Harry Eto, martial arts teacher, dead at 94
By Walter Wright
Advertiser Staff Writer
Harry Setsuo Eto, a barefoot Kaua'i plantation boy who literally helped build Honolulu and at middle age became a world-renowned martial arts teacher, will be remembered by family, friends, co-workers and students today at 6 p.m. Honpa Hongwanji services in Honolulu.
Harry Eto discovered martial arts at age 47 and became a world-renowned sensei. |
His life was a lesson, and Harry Eto was student and sensei alike.
"Physically I am nothing," the 5-foot-3, 120-pound aikido teacher said in 1995. "I don't have any strength."
But he routinely swept the mats of the dojo at Central YMCA and across the United States with men twice his weight. His advice was: "If your opponent wants to hit you, say, 'Thank you, please hit my head,' then step out of the way and help him down."
Eto grew up on miso soup and rice and home-grown vegetables in Hanama'ulu, wearing his one shirt and pair of pants to walk an hour to school, until he quit after eighth grade to work for $1 a day in the canefields.

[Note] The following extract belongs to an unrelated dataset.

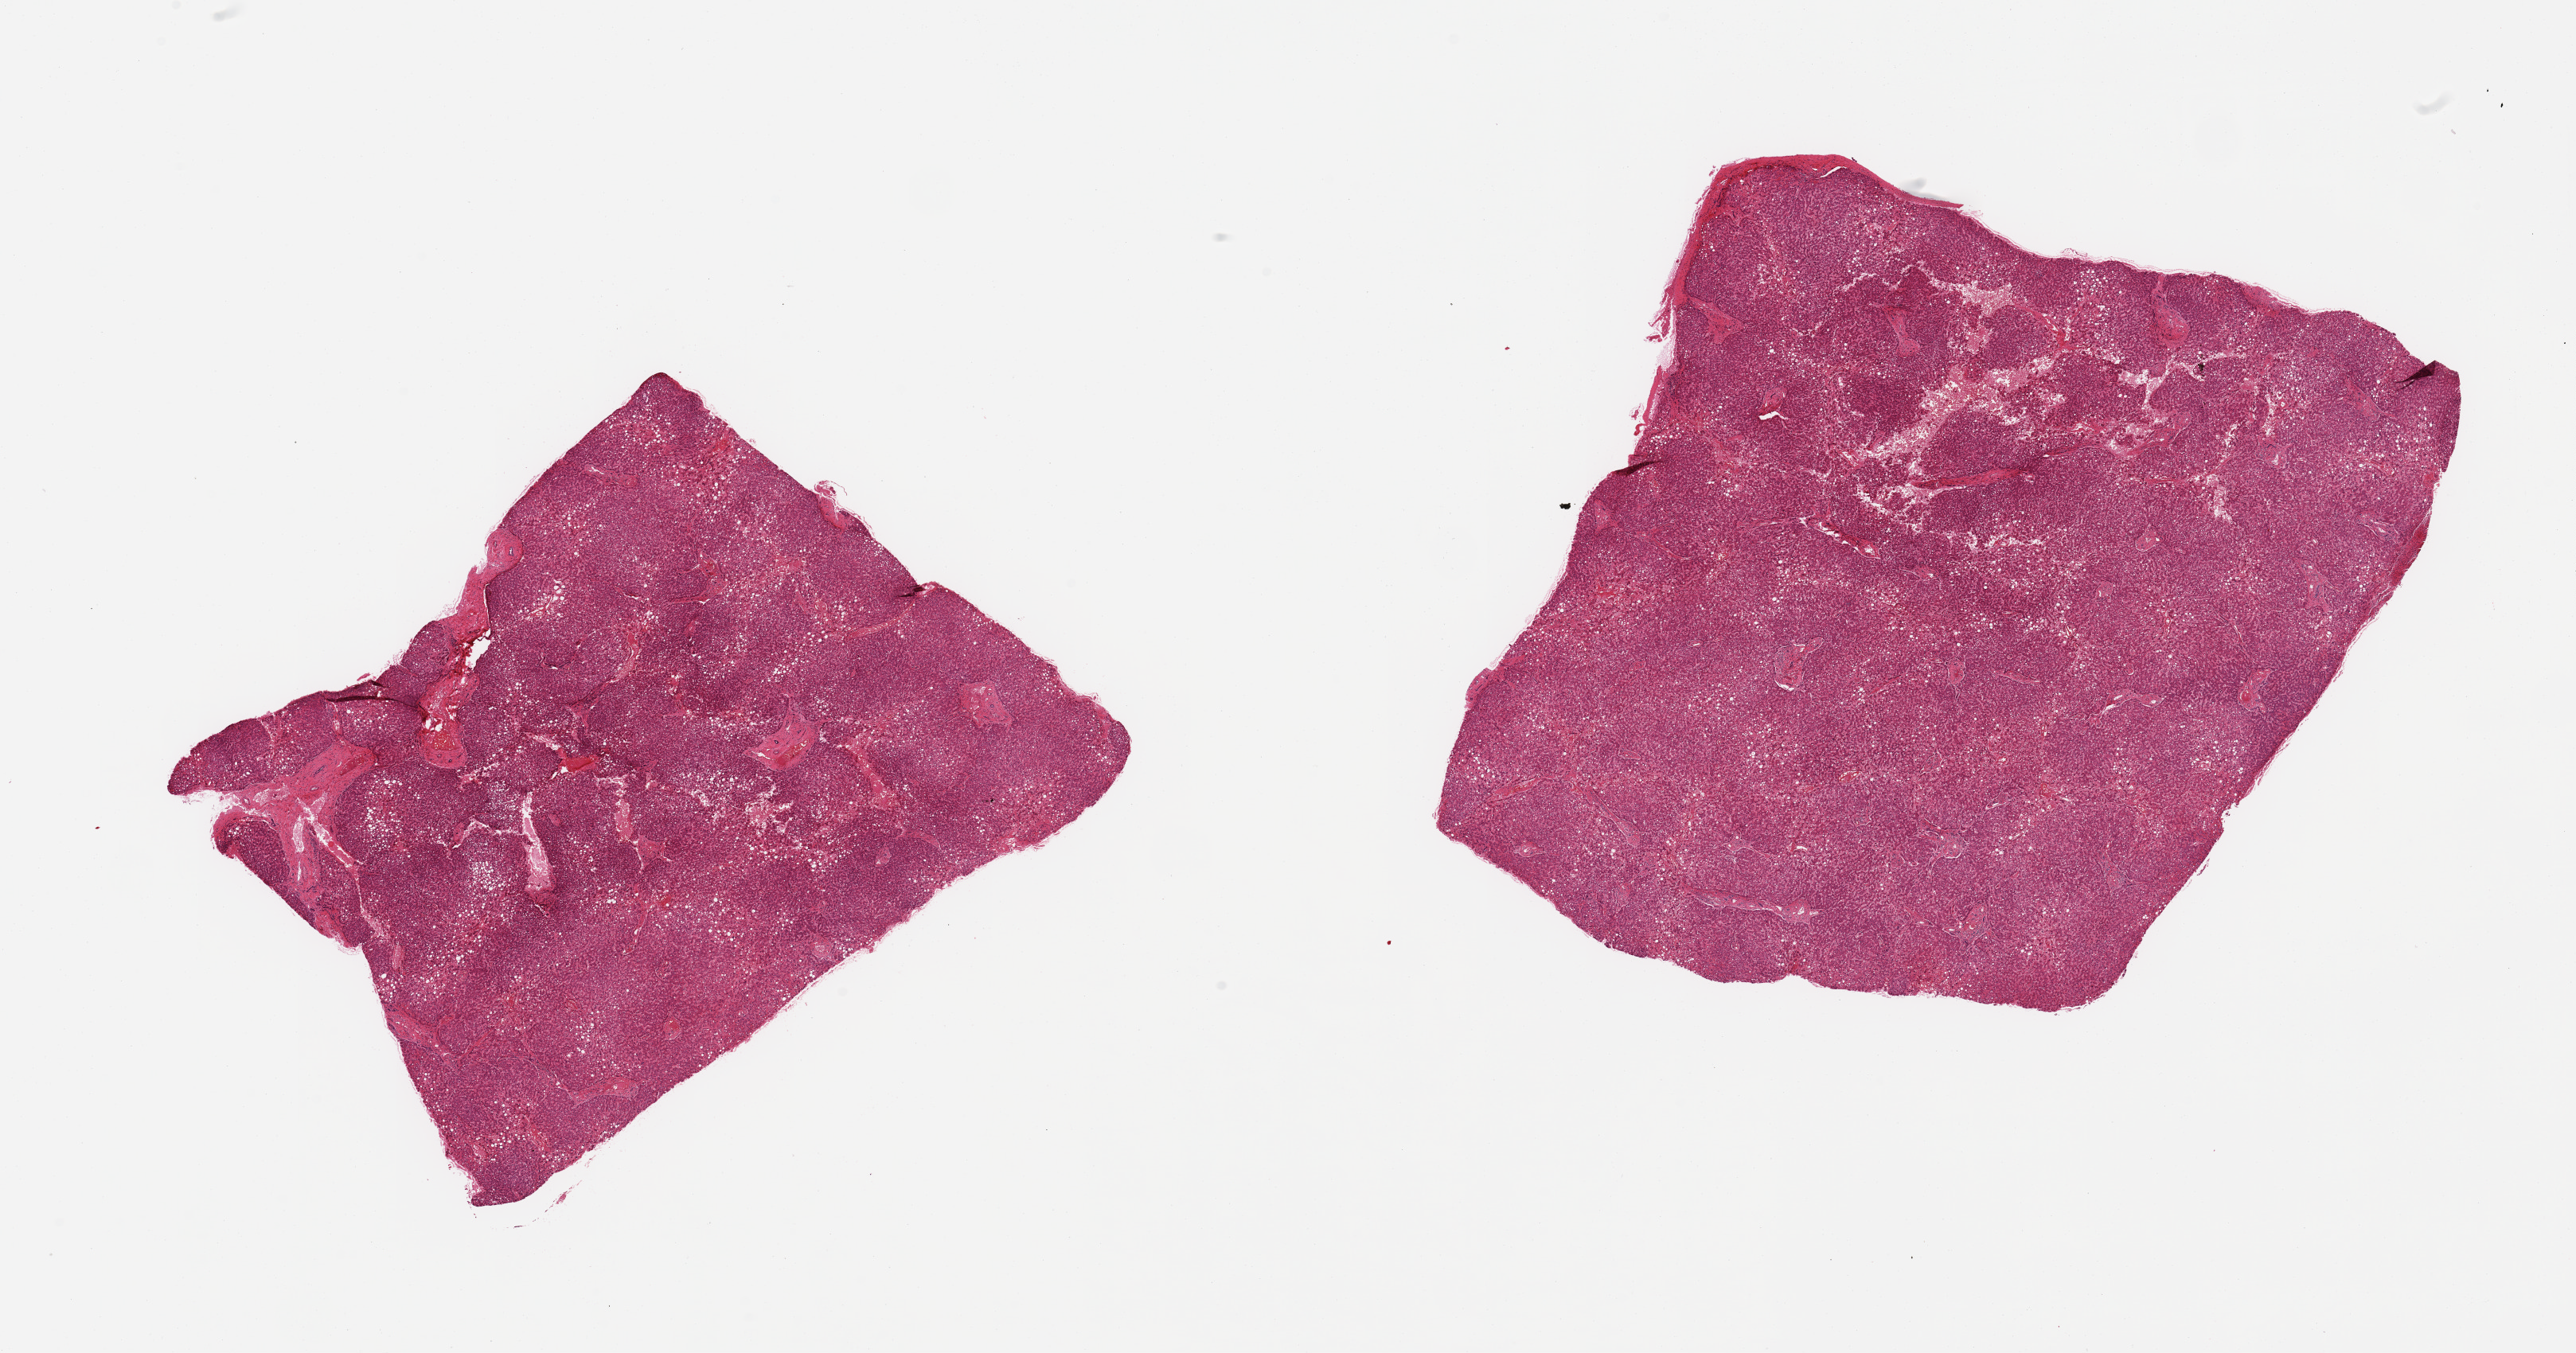
Digitized haematoxylin and eosin-stained section, brightfield — a low-resolution overview of the entire scanned area, about 25.6 x 13.4 mm (slide scanned at 20x), PAXgene-fixed, paraffin-embedded tissue, sampled site (target tissue): liver, donor tissue sample. Donor sex: male.
Pathologist's review note for this sample: 2 pieces, macro and microvesicular steatosis involves ~50% of parenchyma. Mild passive congestion.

Part of a family fired for leading plantation strikes in 1921, Eto became a carpenter's apprentice, moved at 19 to Honolulu to work by day and study by night, bought some land and built his Kalihi house at 20, married housemaid Lillian Kawano at 24 and started a family.
Despite prejudices against Japanese, he advanced to foreman, helping build the old Kress Store and many other landmark structures.
He barely escaped the draft in Japan when he went there briefly in 1940 to see his aging father, who had returned to his homeland.
At 47, the steady worker, who was sending daughters Nancy, Helen, Jeanette and Dorothy through school, discovered a new life. At a class taught by Tohei Koichi, creator of the Shin Shin Toitsu style of aikido, Eto was stunned at the practice that relied on ki, or inner strength, to send "all the judo boys" flying across the room.
In 1998, at age 92, still teaching and practicing, Eto was promoted to eighth-degree black belt.
He was caregiver to his wife before her death in 1997.
Granddaughter Adria Imada remembered the spry man who never looked old and could catch flying cockroaches in mid-air.
"I wanted him to stay alive," she said, "so that if I had children they'd be able to share my grandfather."
And tell them, perhaps, as he told all his students, "Just relax."